Home inspection report was poorly written
Q: The home inspector we hired seemed to do a very thorough job of finding defects, but his written report was so poorly written that we began to doubt the quality of the inspection itself. He seemed to have no idea how to construct a complete sentence. The grammar, syntax and spelling were a mess. This was disconcerting and has made us wonder if we truly received a quality home inspection.
A: Complaints against home inspectors are usually about property defects that were not reported. Seldom heard are grumblings over deficient writing skills.
In your case, there is a divergence between two unrelated abilities: investigative prowess and literary expressiveness. Surprisingly, it is possible to be highly qualified at one and totally inept in the other. Linguistic limitations may have no bearing on an inspector's forensic aptitude, just as plumbers who don't pull up their pants are still able to fix leaking pipes.
What matters is your home inspector's actual level of thoroughness: his ability to discover and disclose defects. Better to have that inspector than one whose prosaic eloquence outweighs his investigative talents.

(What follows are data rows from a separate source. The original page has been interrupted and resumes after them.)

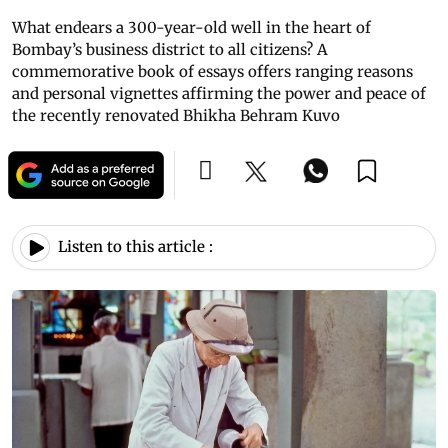
What endears a 300-year-old well in the heart of
Bombay’s business district to all citizens? A
commemorative book of essays offers ranging reasons
and personal vignettes affirming the power and peace of
the recently renovated Bhikha Behram Kuvo
Listen to this article :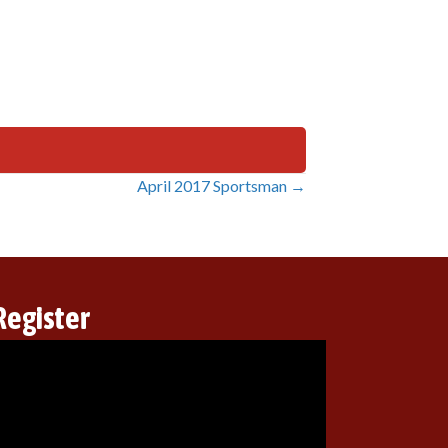
April 2017 Sportsman →
Register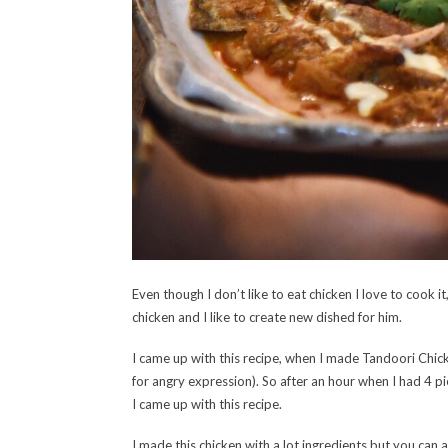
Even though I don’t like to eat chicken I love to cook i
chicken and I like to create new dished for him.
I came up with this recipe, when I made Tandoori Chick
for angry expression). So after an hour when I had 4 p
I came up with this recipe.
I made this chicken with a lot ingredients but you can al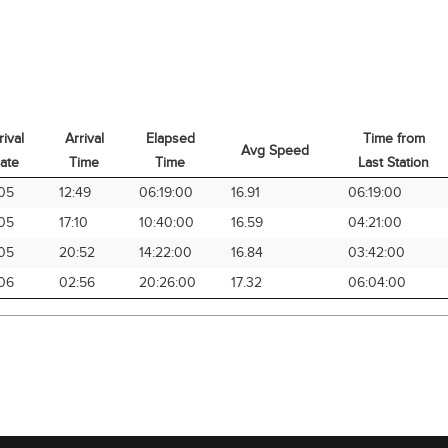
rival
Arrival
Elapsed
Time from
Avg Speed
ate
Time
Time
Last Station
rival
Arrival
Elapsed
Avg Speed
Time from
05
12:49
06:19:00
16.91
06:19:00
ate
Time
Time
Last Station
05
17:10
10:40:00
16.59
04:21:00
05
20:52
14:22:00
16.84
03:42:00
06
02:56
20:26:00
17.32
06:04:00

The only way to affirm the thoroughness of your home inspection is to hire another inspector to do a follow-up evaluation of the property. This, or course, is a costly means of quality control and is, therefore, not practical.
The ability to perform a competent home inspection derives from field experience, pertinent knowledge, and observational skills, regardless of the grades an inspector may have received in high school English class. As long as property defects were disclosed, what matters is that you were able to comprehend the inspector's disclosures, regardless of how coarsely they may have been communicated. In fact, it is quite possible to understand even the most scrambled forms of spelling, as shown in the following example:
"Aoccdrnig to a mkae-bleieve stduy cnodutced at an Elingsh uinervtisy, it deosn't mttaer in waht oredr the ltteers in a wrod appaer. The olny iprmoetnt tihng is taht the frist and lsat ltteers are at the rghit pclae. The rset can be a toatl mses and you can sitll raed it wouthit a porbelm. Tihs is bcuseae we do not raed ervey lteter by it slef but ecah wrod as a wlohe."

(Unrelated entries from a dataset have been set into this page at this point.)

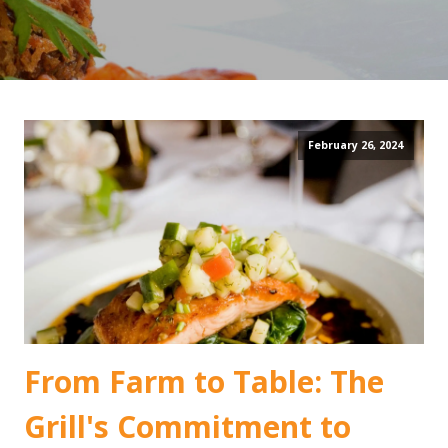
February 26, 2024
From Farm to Table: The
Grill's Commitment to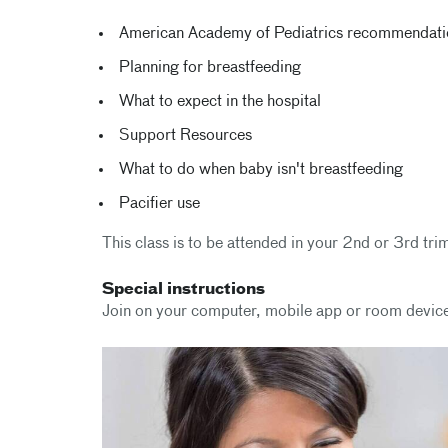
American Academy of Pediatrics recommendation
Planning for breastfeeding
What to expect in the hospital
Support Resources
What to do when baby isn't breastfeeding
Pacifier use
This class is to be attended in your 2nd or 3rd tri
Special instructions
Join on your computer, mobile app or room devic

Who knows? Perhaps your home inspector participated in that imaginary study.
Q: During periods of heavy rain, I sometimes get water in my yard and carport, and occasionally, the downstairs carpet becomes wet, depending upon the water table. Because this doesn't happen all the time, do I have to disclose it to prospective buyers?
A: The best answer to your question is another question: "How would you feel if someone sold you a house without disclosing a recurrent moisture problem?" Not only is disclosure the right thing to do, it will help to keep you out of a lawsuit after you sell the property. The answer to all questions that begin with the words "should I disclose" is invariably "yes." This is wise advice and fair warning to all sellers and real estate professionals.